Reinstatement & a New Statutory Basis

Jan – Feb 2025Secretarial Order

Secretary Burgum Order — Rescission of the April 8, 2021 Withdrawal↗ PDF

Secretary of the Interior (Burgum) → Solicitor

Secretary Burgum vacated Secretary Haaland’s April 8, 2021 withdrawal — reinstating the 2020 opinion, the 2021 Reassessment, and the supporting memoranda — and directed the Solicitor to issue updated versions. The order coincided with enactment of the Klamath Basin Water Agreement Support Act (Pub. L. No. 118‑246) on Jan. 4, 2025.

Note: the posted copy is a scanned image; the 2025 Reassessment describes the rescission as dated February 10, 2025.

Bearing on KID & Article 13

Revives the framework treating KID’s contractual deliveries as non-discretionary and protected from ESA claw-back — restoring the interpretation most favorable to the obligations KID performs under Article 13 — and sets up the statute-based analysis that follows.

May 14, 2025Solicitor’s Memorandum (court-filed)

Klamath Updated Analysis of Endangered Species Act Obligations (“Zerzan Memo”)↗ PDF

Acting Solicitor Gregory Zerzan · filed in Yurok Tribe v. KWUA / KID, 9th Cir. Nos. 23‑15499 / 23‑15521

An updated legal analysis concluding that the Klamath Basin Water Agreement Support Act (Pub. L. No. 118‑246) statutorily directs Reclamation to operate Link River Dam and the Project for water diversion consistent with existing contracts and for flood control — leaving no discretion to divert water for other uses to the detriment of Project contractors.

Note: the posted copy is a scanned court filing.

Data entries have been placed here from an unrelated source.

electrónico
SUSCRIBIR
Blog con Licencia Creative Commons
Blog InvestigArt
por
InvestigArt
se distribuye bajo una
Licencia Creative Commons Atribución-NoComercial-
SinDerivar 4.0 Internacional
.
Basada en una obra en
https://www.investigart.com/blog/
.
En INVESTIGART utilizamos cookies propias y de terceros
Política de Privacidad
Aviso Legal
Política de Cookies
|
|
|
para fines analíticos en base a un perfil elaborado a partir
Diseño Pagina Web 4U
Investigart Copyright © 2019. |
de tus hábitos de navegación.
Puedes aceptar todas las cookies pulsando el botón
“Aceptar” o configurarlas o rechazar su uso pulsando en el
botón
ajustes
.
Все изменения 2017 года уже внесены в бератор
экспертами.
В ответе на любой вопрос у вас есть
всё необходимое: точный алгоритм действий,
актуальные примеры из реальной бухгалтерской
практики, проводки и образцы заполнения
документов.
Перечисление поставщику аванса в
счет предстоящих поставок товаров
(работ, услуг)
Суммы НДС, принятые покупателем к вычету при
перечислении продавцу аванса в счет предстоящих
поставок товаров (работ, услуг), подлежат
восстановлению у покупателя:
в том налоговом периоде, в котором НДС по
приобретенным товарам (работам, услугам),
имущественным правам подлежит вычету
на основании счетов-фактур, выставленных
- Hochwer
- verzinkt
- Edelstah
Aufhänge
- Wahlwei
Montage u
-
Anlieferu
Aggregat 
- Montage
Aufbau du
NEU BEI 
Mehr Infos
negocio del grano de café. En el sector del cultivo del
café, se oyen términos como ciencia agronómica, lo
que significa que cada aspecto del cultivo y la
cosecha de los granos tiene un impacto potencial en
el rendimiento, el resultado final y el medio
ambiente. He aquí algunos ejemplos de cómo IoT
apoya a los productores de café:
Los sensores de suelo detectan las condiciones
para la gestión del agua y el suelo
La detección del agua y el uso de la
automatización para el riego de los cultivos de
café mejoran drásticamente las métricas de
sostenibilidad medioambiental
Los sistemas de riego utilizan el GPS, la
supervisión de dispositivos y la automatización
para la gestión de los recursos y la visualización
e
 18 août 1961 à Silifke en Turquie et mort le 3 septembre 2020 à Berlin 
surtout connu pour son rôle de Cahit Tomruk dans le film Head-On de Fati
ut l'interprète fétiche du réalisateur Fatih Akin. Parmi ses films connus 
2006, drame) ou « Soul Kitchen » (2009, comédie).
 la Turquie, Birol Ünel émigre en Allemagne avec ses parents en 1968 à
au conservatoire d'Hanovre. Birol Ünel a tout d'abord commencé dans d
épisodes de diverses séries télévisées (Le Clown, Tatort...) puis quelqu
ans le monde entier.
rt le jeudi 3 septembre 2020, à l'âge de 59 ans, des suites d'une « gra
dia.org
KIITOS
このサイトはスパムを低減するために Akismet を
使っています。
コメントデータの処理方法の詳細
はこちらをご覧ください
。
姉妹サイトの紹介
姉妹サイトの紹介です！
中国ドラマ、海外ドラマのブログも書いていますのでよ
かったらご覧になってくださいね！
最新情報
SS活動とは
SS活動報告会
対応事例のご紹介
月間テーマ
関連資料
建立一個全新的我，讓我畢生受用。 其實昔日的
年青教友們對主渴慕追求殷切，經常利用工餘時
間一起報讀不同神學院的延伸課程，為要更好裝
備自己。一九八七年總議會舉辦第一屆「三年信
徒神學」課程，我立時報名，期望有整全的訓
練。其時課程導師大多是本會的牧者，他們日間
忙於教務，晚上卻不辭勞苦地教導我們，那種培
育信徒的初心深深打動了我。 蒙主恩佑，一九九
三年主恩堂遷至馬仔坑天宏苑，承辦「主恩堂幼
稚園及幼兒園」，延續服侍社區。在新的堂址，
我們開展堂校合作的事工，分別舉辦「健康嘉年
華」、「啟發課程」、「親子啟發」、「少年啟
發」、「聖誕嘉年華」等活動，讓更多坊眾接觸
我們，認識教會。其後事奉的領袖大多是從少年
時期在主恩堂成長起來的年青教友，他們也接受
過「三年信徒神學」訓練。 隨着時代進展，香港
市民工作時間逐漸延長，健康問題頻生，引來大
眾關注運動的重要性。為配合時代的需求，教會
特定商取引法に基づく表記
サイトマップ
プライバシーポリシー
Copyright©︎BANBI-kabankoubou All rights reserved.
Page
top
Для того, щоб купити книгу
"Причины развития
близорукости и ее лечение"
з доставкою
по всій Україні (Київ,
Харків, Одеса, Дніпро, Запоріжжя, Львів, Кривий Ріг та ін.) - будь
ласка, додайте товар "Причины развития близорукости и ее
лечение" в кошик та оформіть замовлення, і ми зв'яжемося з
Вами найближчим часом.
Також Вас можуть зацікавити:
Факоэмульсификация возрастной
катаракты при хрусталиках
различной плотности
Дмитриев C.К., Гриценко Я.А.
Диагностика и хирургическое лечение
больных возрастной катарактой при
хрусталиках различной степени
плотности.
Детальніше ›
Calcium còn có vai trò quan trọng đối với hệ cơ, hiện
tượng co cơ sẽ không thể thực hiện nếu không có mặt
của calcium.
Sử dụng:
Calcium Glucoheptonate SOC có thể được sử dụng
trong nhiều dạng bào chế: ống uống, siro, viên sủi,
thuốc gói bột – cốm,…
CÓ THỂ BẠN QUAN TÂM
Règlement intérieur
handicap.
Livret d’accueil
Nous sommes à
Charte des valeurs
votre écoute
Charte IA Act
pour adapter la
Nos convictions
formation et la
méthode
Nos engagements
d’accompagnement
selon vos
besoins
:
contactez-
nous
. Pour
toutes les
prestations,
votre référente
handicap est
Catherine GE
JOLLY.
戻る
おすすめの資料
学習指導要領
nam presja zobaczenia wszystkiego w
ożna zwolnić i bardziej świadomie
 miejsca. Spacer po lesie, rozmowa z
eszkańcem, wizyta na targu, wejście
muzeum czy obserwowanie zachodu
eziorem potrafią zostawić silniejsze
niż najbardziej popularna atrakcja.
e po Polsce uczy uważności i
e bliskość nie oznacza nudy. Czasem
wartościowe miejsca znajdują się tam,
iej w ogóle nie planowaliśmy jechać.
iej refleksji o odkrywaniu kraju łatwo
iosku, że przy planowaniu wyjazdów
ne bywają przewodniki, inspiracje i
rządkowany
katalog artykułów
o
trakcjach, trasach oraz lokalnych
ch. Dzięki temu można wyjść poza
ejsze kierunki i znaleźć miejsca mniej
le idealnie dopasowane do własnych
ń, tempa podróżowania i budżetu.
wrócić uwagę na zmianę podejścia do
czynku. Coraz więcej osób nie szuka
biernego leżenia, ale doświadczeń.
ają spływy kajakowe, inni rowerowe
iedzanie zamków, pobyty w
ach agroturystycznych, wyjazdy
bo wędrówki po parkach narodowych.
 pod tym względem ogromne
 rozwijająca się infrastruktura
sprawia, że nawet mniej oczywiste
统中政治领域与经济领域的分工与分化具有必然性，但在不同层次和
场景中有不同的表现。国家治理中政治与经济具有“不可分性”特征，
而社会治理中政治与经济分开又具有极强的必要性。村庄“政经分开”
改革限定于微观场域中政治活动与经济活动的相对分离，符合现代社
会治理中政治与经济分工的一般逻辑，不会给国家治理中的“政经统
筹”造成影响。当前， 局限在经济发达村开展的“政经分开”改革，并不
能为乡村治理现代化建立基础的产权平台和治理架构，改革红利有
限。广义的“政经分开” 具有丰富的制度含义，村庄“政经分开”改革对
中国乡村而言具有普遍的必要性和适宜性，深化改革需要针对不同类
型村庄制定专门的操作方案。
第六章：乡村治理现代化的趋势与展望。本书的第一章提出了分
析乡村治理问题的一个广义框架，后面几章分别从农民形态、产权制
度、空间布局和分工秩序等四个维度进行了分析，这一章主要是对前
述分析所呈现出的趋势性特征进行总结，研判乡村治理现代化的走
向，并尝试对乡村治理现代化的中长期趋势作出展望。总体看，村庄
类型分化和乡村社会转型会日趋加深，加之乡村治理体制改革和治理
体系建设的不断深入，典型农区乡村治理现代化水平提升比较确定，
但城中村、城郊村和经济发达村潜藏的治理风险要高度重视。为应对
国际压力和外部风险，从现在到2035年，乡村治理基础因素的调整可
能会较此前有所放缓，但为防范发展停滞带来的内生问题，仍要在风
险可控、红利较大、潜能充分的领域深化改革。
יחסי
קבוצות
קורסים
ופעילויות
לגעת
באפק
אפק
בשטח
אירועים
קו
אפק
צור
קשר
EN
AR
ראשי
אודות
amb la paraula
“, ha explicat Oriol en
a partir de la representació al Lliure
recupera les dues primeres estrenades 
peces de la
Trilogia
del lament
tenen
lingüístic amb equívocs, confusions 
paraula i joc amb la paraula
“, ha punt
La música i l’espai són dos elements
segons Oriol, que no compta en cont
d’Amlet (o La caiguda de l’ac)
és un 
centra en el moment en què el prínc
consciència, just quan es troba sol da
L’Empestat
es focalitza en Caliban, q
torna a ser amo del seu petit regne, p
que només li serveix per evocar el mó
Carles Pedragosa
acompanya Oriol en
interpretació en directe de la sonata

Bearing on KID & Article 13

Elevates the protection of KID’s deliveries from a contract-interpretation argument to a statutory command. Those deliveries are precisely what KID is obligated to make and operate for under Article 13 of the 1954 contract.

2025 (after May 14)Reclamation Reassessment

Report on Reassessment for Conforming Operations of the Klamath Project to Legal Requirements↗ PDF

U.S. Bureau of Reclamation, Interior Region 10

Reclamation’s operational implementation of the May 14, 2025 memo. It concludes that operating Link River Dam and Project facilities to deliver contractual irrigation water and provide flood control is non-discretionary under the 2025 Act — so ESA Section 7(a)(2) does not apply to those actions. Only operations unrelated to delivery and flood control remain discretionary. It supersedes the 2021 Reassessment where conflicting, and sets a four-step path to new operating criteria and NEPA/ESA review (estimated 2026–2027).

Bearing on KID & Article 13

The current operative policy. It treats storing, releasing, and conveying water for contractual delivery and flood control as non-discretionary and beyond ESA reduction — the strongest statement in the record protecting the deliveries KID performs under Article 13, now anchored in both statute and contract.